North American Network Operators Group

Date Prev | Date Next | Date Index | Thread Index | Author Index | Historical

Re: BGP keepalive/holdtime at GigE exchange

  • From: Clayton Fiske
  • Date: Fri Jan 12 16:09:53 2001

On Fri, Jan 12, 2001 at 03:23:51PM -0500, Deepak Jain wrote:

> I think the argument is one of stability. BGP is supposed to be stable for
> days/weeks on end normally. Making your internal network too sensitive to
> external changes destabilizes your network and those who connect to you.
> 
> If a BGP session with one peer resets once every three days, and you peer
> with them at a few places, at most you are talking about a service
> degradation for about 5-10 minutes as say 1/3 of your packets are resent
> or dropped (assuming you peer in three places, etc). 180 seconds is
> nothing for a router with many peering sessions and a reasonable traffic
> load. 

With regard to your earlier comments about busy routers "pausing"
BGP, perhaps this is something that can be investigated at a vendor
software level. I would think keepalives (of any variety) should rank
fairly high on the food chain in terms of CPU precedence. If this isn't
the case already, why not? I don't know how true it is anymore, but I
recall a few years back having to deal with some routers which got
bogged down with OSPF updates to the point that they kept resetting
perfectly stable links (or the other end did) due to keepalives not
being processed in a timely manner.

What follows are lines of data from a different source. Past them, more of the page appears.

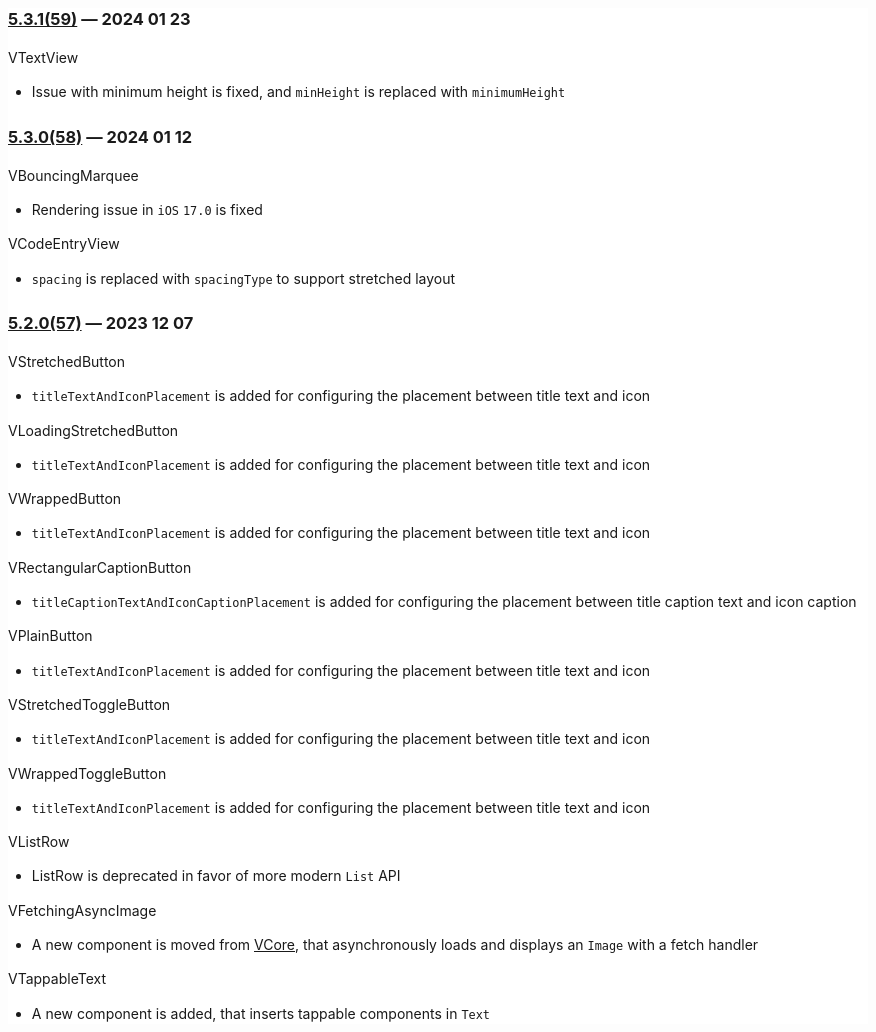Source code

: ### [5.3.1(59)](https://github.com/VakhoKontridze/VComponents/releases/tag/5.3.1) — 2024 01 23

VTextView

- Issue with minimum height is fixed, and `minHeight` is replaced with `minimumHeight`

### [5.3.0(58)](https://github.com/VakhoKontridze/VComponents/releases/tag/5.3.0) — 2024 01 12

VBouncingMarquee

- Rendering issue in `iOS` `17.0` is fixed

VCodeEntryView

- `spacing` is replaced with `spacingType` to support stretched layout

### [5.2.0(57)](https://github.com/VakhoKontridze/VComponents/releases/tag/5.2.0) — 2023 12 07

VStretchedButton

- `titleTextAndIconPlacement` is added for configuring the placement between title text and icon

VLoadingStretchedButton

- `titleTextAndIconPlacement` is added for configuring the placement between title text and icon

VWrappedButton

- `titleTextAndIconPlacement` is added for configuring the placement between title text and icon

VRectangularCaptionButton

- `titleCaptionTextAndIconCaptionPlacement` is added for configuring the placement between title caption text and icon caption

VPlainButton

- `titleTextAndIconPlacement` is added for configuring the placement between title text and icon

VStretchedToggleButton

- `titleTextAndIconPlacement` is added for configuring the placement between title text and icon

VWrappedToggleButton

- `titleTextAndIconPlacement` is added for configuring the placement between title text and icon

VListRow

- ListRow is deprecated in favor of more modern `List` API

VFetchingAsyncImage

- A new component is moved from [VCore](https://github.com/VakhoKontridze/VCore), that asynchronously loads and displays an `Image` with a fetch handler

VTappableText

- A new component is added, that inserts tappable components in `Text`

In the interest of stability, I
would certainly want keepalives to be processed ahead of routing
updates. After all, it's not as though they even represent a significant
percentage of the total workload on the CPU, even when you reach a
reasonably high number of links. And if your links keep resetting due
to route churn, you've got a self-perpetuating problem.

> The bigger concern is IF a peer is dropping a session that often, *what*
> is wrong with their router? I am very afraid of routers that *randomly*
> timeout and re-peer with no good reason.

In this case, I would expect a NOC with proper monitoring of peering
sessions to take notice and initiate an investigation into the problem.

-c